EXERCISE REQUIREMENTS. Go through the listing below and gather every line with the word "hand".
=== Begin Enclosure ===
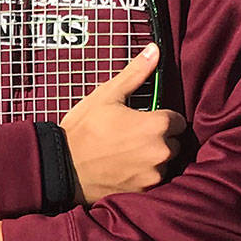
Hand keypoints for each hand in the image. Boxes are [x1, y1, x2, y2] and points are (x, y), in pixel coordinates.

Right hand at [60, 43, 185, 203]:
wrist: (63, 166)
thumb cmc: (84, 128)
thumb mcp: (107, 95)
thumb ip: (136, 73)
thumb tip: (155, 49)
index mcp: (156, 126)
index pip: (177, 120)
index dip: (161, 117)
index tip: (144, 118)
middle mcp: (161, 152)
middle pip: (173, 142)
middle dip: (158, 138)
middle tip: (132, 135)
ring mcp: (154, 174)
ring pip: (164, 162)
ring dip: (152, 157)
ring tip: (126, 152)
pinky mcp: (144, 190)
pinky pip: (153, 179)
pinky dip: (143, 174)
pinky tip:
=== End Enclosure ===
SOLVED PROBLEM.
Hand keypoints for each hand in the image. Boxes are [x1, y1, x2, y2] and points are (x, y), in pixel coordinates.
Right hand at [60, 43, 185, 203]:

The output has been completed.